Hollywood Classics at the Ziegfeld
It's a beautiful, bright Sunday afternoon... so what do you do: Go to the park for picnic? Sit in a cold, dark theater to watch a 45-year-old movie? Last weekend, Bo and I opted for the latter and went to the Ziegfeld to see West Side Story, part of the cavernous theater's classic movie series that ends next Thursday, October 19.
The Ziegfeld may be the last single-screen theater in Manhattan, and I had forgotten just how huge a space it is... and how strongly it reeks of faded glory (it's been more than seven years since my last movie there, which was The Phantom Menace, which was also the last night I smoked a cigarette, among other things). Anyway, in its six-week run the Hollywood Classics series has featured some great movies to see on this massive screen—The Good, The Bad, and the Ugly and The Wizard of Oz were the other two that caught my attention, but had to miss—and it begins its final week tonight with three of Hitchcock's best. (There's a full schedule here.)

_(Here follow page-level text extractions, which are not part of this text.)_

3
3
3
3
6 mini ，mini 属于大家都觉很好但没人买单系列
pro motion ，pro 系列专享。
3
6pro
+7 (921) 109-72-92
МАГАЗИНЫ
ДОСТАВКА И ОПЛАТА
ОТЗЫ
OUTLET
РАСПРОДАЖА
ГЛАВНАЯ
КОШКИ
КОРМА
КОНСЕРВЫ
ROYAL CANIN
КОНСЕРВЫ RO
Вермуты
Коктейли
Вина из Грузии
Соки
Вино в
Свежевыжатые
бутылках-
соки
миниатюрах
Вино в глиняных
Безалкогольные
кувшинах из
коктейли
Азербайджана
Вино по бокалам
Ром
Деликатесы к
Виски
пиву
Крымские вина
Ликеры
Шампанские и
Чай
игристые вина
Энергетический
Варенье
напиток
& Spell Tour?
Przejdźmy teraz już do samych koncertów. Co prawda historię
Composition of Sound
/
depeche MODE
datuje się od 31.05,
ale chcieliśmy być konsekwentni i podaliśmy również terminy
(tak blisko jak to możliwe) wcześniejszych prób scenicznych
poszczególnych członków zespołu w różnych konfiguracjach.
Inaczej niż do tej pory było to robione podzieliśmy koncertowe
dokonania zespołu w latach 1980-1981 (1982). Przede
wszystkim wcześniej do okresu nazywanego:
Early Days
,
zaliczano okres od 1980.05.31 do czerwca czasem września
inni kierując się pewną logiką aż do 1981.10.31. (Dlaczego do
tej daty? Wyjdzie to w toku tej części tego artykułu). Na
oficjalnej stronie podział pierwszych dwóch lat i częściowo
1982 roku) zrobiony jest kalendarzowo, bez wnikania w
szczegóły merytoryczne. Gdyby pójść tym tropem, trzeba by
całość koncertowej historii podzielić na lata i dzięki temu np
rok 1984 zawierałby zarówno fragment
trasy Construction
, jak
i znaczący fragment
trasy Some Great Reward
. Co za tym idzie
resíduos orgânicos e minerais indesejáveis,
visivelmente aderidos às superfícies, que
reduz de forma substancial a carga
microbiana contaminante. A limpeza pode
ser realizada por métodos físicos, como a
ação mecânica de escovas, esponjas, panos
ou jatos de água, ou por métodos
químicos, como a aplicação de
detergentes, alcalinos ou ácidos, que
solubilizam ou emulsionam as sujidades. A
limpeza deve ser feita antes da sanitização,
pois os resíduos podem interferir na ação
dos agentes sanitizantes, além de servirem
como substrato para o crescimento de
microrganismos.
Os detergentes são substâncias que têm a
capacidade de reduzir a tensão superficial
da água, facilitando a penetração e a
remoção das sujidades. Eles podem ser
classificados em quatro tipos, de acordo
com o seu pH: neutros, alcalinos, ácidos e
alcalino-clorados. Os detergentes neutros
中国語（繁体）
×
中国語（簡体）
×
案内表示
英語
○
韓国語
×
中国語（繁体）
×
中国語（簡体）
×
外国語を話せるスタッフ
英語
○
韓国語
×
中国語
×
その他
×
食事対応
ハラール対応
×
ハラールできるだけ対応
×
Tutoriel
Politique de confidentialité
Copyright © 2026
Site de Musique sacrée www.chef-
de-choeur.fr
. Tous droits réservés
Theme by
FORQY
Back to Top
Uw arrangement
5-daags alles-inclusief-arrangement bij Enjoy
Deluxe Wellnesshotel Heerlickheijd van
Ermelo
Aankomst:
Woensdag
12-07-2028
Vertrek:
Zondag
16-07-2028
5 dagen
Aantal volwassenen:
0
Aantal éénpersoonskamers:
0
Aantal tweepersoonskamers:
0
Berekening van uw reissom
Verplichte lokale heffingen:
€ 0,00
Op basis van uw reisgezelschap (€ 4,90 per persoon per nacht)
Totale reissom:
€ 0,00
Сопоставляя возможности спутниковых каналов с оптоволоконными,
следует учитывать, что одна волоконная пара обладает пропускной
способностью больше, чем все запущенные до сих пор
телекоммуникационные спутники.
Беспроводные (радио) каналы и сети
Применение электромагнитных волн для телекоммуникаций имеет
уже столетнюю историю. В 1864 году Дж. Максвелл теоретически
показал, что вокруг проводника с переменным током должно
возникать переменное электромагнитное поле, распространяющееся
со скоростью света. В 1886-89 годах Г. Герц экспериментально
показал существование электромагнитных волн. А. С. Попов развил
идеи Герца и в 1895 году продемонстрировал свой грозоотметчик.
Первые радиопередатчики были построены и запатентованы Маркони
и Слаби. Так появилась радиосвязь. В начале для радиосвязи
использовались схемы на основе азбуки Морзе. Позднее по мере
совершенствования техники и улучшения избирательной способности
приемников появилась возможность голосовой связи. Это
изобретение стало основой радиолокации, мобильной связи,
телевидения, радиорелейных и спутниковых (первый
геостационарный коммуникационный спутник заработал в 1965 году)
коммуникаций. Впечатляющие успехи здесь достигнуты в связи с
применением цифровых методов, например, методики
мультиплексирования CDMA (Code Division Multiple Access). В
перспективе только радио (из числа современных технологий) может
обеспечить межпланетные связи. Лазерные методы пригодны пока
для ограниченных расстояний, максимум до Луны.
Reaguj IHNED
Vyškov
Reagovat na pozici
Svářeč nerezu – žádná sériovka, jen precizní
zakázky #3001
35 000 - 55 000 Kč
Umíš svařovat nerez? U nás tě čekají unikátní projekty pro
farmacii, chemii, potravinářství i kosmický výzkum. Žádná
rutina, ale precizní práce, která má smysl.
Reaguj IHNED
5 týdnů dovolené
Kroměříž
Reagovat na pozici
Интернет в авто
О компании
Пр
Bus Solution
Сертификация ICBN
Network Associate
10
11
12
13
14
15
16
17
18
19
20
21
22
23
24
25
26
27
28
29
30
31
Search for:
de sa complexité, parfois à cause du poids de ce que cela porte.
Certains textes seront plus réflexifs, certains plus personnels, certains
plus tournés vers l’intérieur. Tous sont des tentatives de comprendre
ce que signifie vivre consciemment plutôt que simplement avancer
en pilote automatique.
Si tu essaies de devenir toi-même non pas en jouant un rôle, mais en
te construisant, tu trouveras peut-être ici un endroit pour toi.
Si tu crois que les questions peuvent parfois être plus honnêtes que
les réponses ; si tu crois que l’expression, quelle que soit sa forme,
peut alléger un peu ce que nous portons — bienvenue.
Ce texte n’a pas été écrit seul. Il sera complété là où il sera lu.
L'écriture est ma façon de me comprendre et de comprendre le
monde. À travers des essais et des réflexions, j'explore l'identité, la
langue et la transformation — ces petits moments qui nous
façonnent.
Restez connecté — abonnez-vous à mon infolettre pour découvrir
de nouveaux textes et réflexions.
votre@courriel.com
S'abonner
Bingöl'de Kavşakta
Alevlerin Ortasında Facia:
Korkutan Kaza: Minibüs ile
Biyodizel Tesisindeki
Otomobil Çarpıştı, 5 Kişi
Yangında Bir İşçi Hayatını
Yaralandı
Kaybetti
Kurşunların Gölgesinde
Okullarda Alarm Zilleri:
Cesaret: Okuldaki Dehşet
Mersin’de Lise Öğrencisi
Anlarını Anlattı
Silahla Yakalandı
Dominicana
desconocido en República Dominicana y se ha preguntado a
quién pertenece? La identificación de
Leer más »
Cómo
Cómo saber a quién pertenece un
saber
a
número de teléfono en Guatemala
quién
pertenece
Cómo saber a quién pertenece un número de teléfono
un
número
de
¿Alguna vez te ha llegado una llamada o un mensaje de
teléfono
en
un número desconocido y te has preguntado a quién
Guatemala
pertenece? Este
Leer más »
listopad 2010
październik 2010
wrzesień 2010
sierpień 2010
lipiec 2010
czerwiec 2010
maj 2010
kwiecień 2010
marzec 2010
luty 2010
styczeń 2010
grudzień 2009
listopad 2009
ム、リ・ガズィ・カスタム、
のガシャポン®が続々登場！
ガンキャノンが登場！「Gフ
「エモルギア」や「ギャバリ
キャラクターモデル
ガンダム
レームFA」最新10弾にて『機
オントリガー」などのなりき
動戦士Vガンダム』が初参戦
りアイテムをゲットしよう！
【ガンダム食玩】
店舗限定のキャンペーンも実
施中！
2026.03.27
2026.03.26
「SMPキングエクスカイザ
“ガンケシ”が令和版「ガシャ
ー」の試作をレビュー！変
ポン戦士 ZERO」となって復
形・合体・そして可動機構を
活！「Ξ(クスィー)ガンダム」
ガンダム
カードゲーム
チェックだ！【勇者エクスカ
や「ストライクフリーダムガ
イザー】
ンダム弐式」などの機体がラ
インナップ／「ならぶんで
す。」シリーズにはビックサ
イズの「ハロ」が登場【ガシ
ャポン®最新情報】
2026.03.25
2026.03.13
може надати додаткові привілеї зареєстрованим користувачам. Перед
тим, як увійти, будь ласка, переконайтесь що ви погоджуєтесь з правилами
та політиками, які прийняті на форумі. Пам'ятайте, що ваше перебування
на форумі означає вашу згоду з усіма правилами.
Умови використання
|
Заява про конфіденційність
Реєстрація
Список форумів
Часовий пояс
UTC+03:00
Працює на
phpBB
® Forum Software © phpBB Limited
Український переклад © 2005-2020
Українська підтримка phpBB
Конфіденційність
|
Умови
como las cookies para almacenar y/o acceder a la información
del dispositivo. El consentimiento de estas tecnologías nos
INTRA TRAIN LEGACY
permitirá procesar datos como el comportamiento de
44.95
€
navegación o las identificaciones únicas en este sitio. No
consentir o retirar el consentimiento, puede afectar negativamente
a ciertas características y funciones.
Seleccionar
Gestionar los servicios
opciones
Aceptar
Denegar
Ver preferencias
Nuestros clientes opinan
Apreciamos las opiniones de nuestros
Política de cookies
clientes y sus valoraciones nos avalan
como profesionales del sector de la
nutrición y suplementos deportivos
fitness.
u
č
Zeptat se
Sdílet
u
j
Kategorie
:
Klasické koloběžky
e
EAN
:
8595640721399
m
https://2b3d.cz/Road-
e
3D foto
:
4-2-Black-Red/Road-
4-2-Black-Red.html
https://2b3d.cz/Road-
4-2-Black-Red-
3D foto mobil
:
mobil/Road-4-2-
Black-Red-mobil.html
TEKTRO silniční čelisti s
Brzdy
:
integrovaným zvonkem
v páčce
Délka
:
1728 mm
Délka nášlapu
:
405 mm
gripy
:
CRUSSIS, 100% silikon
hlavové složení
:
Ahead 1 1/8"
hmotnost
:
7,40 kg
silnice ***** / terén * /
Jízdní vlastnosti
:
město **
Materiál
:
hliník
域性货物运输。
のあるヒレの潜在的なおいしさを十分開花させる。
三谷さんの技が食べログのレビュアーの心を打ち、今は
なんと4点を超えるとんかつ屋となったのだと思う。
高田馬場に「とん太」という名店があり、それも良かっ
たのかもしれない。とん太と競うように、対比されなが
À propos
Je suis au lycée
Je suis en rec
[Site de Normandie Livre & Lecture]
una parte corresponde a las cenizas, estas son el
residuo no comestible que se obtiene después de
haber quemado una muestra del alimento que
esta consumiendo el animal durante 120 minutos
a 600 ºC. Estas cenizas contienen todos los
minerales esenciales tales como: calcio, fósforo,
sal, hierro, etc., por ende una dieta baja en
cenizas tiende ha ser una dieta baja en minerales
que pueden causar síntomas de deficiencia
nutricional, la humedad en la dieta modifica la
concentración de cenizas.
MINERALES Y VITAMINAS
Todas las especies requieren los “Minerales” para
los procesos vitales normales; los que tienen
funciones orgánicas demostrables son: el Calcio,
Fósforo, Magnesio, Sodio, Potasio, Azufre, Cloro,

As for West Side Story, this was Bo's first time, and I hadn't seen it probably since I was her age. We both loved the music (it's funny: nearly every month or so since I was a teenager these songs come out of nowhere and get stuck in my head); Bo really enjoyed the dancing, I totally cried at the end; and—it must be said—we both thought it was absolutely one of the gayest movies ever made. Bo's exact comment was something like: "Yeah they're supposed to be all tough but then they're always breaking into these sissy dance moves!" And I got a kick out of the way the camera lingered lovingly over the Jets and the Sharks super tight pants—heck, whole shots were framed by a butt and a pair of packages! Didn't anyone in 1961 get it... I mean besides the unspoken intended audience? But whatever... we had a great time, me and Bo, soaking in a piece of a cutural history.
Labels: movies
1 Comments:
On Tuesday, October 10th, I drove down to the Big Apple from Boston to take in that night's screening of the great, venerable golden-oldie classic film, West Side Story, with a cousin who lives on the upper West Side of Manhattan. What a beautiful day that was, weatherwise, and what a beautiful movie West Side Story is, especially when it's remastered, cleaned up and reprinted, not to mention shown on a big, long, wide movie screen such as the one in the Clearview/Ziegfeld Cinema in Manhattan. My cousin and I had a fantastic time watching the great West Side Story, and we both agreed that it couldn't be more fitting, especially in a handsome, baroque-looking cinema such as the Clearview/Ziegfeld cinema in Midtown Manhattan. In exchange for her obtaining the WSS tickets for us online(which I was unable to do, for some reason), and for staying at her apartment in NYC, I also tuned her piano the next morning when she went off to work, which made her quite happy.